Klinkt daarin een ‘maar’ door?

“Ja. We hebben een God van wonderen. Misschien gebeurt er wat dit betreft nog eentje. Na zo veel hartstilstanden is mijn leven sowieso al een groter wonder dan ooit.”

Goede Vader

“Het leven is niet maakbaar, daar ben ik zelf hét voorbeeld van”, benadrukt ze. “Dat leerde ik trouwens al heel vroeg: mijn oudere zus is gehandicapt... Alleen al het feit dat ik hier zit en met jou kan praten, is puur genade.”
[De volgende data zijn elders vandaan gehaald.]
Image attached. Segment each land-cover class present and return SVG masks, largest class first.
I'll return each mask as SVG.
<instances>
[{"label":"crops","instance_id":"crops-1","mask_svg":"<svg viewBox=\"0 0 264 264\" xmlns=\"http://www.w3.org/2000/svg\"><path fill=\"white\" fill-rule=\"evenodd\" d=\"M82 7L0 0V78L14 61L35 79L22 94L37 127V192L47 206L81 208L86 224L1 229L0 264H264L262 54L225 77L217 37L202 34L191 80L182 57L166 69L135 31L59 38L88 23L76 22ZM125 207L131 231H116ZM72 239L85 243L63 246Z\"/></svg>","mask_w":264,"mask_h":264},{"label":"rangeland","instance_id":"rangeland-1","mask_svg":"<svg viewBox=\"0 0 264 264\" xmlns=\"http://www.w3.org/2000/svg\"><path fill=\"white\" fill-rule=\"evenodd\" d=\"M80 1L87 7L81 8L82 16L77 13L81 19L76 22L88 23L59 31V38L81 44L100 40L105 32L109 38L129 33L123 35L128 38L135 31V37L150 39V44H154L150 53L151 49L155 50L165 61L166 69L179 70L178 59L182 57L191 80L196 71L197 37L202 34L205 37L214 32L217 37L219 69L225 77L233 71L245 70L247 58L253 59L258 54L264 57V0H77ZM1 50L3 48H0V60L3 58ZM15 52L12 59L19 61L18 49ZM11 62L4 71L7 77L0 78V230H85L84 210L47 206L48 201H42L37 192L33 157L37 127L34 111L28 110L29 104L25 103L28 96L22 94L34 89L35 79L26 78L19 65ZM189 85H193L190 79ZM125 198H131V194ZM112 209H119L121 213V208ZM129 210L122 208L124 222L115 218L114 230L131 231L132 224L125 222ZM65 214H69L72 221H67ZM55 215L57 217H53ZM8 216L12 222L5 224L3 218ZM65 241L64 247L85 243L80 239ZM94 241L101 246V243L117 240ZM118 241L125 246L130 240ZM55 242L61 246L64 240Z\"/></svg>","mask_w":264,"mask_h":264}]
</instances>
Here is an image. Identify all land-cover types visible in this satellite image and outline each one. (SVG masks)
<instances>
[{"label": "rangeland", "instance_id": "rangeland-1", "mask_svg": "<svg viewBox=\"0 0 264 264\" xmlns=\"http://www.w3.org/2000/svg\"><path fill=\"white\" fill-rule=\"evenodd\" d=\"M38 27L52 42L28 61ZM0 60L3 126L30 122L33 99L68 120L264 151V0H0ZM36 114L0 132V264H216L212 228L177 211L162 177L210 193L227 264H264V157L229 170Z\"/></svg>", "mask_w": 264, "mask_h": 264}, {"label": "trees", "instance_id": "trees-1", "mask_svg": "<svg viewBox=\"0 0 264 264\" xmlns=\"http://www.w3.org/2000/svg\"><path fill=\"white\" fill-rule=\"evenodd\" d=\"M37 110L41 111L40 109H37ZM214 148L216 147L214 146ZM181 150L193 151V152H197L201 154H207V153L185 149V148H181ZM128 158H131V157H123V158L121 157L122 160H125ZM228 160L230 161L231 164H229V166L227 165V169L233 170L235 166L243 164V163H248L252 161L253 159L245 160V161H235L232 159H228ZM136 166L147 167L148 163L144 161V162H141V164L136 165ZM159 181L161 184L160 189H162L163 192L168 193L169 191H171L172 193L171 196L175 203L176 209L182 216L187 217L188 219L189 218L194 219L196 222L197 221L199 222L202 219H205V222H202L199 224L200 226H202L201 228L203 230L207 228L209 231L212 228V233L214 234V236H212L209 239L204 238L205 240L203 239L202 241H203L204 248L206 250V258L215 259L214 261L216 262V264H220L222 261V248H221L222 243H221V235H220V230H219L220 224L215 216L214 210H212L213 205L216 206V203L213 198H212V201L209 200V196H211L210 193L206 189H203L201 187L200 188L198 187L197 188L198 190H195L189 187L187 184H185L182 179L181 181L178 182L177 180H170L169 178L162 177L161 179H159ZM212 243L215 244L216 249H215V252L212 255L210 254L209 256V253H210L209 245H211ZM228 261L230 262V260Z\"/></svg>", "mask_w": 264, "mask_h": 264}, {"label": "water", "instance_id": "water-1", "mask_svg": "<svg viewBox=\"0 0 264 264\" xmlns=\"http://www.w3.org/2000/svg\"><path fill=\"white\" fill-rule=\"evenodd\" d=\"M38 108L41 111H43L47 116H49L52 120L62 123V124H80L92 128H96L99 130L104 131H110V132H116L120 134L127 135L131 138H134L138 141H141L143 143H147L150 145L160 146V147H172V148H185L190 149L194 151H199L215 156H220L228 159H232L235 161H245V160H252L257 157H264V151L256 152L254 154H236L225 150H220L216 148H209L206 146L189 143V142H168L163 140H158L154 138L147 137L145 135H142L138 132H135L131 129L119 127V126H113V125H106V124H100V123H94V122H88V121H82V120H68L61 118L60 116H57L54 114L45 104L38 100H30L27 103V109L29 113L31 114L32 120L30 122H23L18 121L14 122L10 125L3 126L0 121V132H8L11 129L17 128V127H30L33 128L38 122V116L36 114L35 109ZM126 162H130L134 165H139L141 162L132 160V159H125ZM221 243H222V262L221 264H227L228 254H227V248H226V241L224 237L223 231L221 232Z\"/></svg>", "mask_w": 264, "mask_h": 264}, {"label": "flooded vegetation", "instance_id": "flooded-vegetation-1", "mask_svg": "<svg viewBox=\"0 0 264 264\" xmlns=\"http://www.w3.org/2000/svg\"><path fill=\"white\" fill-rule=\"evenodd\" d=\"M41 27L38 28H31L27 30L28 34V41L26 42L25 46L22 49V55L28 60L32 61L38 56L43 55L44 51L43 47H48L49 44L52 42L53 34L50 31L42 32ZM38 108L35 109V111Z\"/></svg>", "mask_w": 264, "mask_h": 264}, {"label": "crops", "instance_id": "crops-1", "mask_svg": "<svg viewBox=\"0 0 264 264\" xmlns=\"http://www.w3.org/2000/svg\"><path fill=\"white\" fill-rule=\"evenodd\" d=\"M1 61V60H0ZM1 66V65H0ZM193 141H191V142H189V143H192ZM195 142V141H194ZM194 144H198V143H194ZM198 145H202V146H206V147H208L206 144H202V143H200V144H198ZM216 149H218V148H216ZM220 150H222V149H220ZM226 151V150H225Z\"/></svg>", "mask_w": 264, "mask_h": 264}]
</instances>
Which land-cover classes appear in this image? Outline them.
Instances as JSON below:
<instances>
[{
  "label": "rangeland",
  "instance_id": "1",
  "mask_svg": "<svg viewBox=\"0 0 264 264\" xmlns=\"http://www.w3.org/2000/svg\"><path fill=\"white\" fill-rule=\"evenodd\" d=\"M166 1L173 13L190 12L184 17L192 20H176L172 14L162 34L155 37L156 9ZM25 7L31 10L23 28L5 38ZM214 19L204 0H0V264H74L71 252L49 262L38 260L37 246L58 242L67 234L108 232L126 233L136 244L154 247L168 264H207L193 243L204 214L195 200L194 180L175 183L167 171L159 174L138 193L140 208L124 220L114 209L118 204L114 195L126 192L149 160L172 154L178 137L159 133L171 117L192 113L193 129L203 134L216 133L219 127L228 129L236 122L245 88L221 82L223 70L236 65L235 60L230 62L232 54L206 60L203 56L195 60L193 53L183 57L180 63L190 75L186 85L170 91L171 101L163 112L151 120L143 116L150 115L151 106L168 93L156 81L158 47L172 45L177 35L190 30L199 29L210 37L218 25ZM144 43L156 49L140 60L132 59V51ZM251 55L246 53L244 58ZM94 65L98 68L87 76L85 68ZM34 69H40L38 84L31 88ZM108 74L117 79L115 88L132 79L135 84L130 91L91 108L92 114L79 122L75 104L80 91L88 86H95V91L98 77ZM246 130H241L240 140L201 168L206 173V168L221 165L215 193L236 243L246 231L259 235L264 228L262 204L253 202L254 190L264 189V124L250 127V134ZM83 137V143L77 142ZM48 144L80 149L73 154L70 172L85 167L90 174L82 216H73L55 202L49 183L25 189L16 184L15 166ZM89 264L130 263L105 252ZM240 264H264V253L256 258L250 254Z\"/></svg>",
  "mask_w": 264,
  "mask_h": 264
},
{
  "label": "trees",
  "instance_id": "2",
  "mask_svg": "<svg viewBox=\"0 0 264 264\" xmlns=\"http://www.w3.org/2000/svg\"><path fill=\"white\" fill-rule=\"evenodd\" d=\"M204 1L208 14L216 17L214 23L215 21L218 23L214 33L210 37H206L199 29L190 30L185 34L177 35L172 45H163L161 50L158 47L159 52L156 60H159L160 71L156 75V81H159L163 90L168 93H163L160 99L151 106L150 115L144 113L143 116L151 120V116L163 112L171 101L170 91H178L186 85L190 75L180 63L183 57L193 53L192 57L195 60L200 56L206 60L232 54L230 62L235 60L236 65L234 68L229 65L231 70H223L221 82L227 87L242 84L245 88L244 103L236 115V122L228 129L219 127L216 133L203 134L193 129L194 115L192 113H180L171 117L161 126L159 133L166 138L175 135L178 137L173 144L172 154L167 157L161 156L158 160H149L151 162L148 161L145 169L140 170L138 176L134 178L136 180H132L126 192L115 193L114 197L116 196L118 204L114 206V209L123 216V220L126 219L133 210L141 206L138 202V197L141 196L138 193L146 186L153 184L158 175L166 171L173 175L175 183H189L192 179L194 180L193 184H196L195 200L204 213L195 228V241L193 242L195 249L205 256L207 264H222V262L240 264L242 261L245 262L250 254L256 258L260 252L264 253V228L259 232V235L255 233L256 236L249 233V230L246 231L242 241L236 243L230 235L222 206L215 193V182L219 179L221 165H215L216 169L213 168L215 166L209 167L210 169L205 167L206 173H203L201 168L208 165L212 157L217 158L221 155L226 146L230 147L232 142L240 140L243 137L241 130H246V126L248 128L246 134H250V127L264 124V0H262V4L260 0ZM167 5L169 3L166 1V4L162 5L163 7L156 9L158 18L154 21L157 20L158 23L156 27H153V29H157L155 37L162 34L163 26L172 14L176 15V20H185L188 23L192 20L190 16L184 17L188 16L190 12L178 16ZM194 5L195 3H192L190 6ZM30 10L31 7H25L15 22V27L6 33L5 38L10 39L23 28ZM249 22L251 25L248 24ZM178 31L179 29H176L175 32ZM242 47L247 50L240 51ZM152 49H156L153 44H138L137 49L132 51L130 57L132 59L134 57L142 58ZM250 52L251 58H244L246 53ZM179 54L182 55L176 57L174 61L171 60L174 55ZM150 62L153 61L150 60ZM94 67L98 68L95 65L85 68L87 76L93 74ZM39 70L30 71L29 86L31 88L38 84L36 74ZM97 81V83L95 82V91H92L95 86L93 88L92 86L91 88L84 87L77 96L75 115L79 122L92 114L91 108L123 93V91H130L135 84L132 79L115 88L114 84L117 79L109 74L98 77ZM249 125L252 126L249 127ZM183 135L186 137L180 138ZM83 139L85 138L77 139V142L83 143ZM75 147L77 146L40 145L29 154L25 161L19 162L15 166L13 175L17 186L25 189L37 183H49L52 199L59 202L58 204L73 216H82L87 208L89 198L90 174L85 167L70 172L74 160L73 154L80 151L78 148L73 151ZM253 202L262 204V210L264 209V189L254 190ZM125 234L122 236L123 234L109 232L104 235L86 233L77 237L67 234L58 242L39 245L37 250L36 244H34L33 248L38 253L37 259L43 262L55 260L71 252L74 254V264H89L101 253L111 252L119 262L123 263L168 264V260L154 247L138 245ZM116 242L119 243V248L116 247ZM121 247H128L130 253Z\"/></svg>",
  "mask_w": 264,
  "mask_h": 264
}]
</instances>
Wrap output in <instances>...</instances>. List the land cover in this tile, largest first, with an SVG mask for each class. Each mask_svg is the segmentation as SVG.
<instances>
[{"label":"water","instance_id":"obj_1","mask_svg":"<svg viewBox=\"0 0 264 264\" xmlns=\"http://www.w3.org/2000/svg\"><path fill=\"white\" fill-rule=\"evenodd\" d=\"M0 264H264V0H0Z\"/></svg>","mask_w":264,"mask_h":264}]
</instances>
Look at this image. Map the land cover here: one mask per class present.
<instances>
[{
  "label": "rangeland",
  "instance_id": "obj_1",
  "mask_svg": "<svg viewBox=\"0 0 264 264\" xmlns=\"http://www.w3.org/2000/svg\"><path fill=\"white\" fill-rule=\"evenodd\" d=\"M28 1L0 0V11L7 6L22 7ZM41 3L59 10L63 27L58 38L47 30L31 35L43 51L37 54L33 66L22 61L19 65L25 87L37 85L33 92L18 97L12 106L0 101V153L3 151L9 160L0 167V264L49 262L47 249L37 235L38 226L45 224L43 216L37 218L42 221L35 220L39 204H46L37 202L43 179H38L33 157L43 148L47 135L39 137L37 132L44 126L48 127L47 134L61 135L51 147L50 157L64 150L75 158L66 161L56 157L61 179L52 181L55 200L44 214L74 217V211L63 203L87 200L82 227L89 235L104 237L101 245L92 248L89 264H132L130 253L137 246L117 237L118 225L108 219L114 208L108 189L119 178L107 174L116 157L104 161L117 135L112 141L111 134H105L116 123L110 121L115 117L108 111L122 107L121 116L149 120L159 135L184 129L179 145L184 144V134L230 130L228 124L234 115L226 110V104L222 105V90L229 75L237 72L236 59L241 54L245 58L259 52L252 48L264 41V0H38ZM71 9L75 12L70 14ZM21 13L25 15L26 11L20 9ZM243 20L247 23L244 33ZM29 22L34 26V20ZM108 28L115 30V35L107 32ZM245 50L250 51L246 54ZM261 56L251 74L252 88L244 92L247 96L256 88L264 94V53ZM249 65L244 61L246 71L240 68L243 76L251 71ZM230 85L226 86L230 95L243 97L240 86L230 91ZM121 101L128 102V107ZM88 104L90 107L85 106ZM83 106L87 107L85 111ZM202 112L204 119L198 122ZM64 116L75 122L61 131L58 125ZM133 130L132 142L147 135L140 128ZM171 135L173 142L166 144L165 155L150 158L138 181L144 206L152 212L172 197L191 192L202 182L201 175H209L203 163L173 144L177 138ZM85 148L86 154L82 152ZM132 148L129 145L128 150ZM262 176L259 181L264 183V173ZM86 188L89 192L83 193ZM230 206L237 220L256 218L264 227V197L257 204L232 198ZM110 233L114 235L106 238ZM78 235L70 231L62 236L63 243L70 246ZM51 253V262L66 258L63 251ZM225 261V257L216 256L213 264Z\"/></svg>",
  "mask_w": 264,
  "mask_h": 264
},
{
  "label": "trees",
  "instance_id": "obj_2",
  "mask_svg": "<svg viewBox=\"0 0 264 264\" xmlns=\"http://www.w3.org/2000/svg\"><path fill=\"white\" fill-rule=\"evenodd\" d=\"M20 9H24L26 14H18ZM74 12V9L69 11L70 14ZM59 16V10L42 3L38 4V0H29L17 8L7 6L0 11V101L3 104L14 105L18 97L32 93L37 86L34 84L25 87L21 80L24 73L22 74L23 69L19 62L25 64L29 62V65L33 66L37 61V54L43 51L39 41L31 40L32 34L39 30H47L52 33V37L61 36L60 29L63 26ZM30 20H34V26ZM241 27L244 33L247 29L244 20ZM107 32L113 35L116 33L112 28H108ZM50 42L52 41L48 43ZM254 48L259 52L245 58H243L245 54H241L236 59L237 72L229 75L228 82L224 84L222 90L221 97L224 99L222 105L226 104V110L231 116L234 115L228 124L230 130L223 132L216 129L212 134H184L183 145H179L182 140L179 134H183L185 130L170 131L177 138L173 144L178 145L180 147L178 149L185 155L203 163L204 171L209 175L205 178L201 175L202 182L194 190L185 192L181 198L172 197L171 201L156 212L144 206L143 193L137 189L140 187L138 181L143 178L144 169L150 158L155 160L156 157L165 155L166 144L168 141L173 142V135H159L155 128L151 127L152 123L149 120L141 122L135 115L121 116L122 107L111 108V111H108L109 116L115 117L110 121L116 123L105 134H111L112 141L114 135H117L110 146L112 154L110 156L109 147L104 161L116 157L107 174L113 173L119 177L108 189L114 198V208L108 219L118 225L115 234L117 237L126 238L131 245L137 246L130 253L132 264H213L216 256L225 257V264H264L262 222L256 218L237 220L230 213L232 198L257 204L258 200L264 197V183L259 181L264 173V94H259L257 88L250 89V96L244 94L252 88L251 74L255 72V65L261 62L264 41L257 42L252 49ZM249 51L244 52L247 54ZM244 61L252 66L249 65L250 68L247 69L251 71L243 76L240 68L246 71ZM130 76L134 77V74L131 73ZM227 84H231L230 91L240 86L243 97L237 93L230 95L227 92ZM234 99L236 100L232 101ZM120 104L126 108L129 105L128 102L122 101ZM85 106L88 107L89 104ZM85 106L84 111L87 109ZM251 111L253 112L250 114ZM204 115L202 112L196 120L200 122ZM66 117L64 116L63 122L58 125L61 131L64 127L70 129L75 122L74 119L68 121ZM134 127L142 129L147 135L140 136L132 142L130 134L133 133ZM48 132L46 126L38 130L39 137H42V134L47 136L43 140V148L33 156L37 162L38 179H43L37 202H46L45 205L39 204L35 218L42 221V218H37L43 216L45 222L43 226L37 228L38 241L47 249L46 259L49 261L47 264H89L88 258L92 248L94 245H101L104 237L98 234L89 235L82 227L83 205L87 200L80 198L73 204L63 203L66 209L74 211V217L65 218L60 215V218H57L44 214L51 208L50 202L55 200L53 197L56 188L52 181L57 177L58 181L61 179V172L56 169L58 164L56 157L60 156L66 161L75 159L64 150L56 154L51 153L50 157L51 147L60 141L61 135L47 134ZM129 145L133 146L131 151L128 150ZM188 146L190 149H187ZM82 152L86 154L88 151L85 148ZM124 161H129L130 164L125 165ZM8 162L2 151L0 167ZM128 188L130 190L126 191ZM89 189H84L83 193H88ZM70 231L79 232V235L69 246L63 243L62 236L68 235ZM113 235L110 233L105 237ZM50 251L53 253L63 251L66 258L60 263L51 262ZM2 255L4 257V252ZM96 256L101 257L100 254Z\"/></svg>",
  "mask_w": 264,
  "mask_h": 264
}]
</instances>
Wilma’s stem krijgt iets breekbaars. “Ja, ik had hieraan kunnen overlijden. En dan nóg was God zo’n ontzettend goede Vader voor mij geweest – van begin tot eind.” .

Goed, beter, best volgens Wilma

Wanneer is een dag voor jou goed?
“Als ik wakker word met dankbaarheid in mijn hart. Voor de mensen rondom mij, voor de natuur en bovenal voor een nieuwe dag van God. Al jaren begin ik elke ochtend met danken.”

Waar wil je beter in worden?
“In liefhebben. Liefde is de grootste kracht die er is. Ze maakt je nederig, mild en bereid tot dienen. Ik verlang ernaar om Gods Geest meer ruimte te geven in mijn leven. Dat zijn liefde door mij heen mag stromen, om anderen te troosten en bemoedigen.”

Wat is het beste advies dat je ooit kreeg?
“Van mijn moeder: wees dankbaar. Dat tilt je boven zorgen, angst en ongeloof uit. Als je dankt, ga je je meer richten op God. Daarmee wordt Hij groter, terwijl je problemen kleiner worden – je leert ze zien vanuit zijn perspectief.”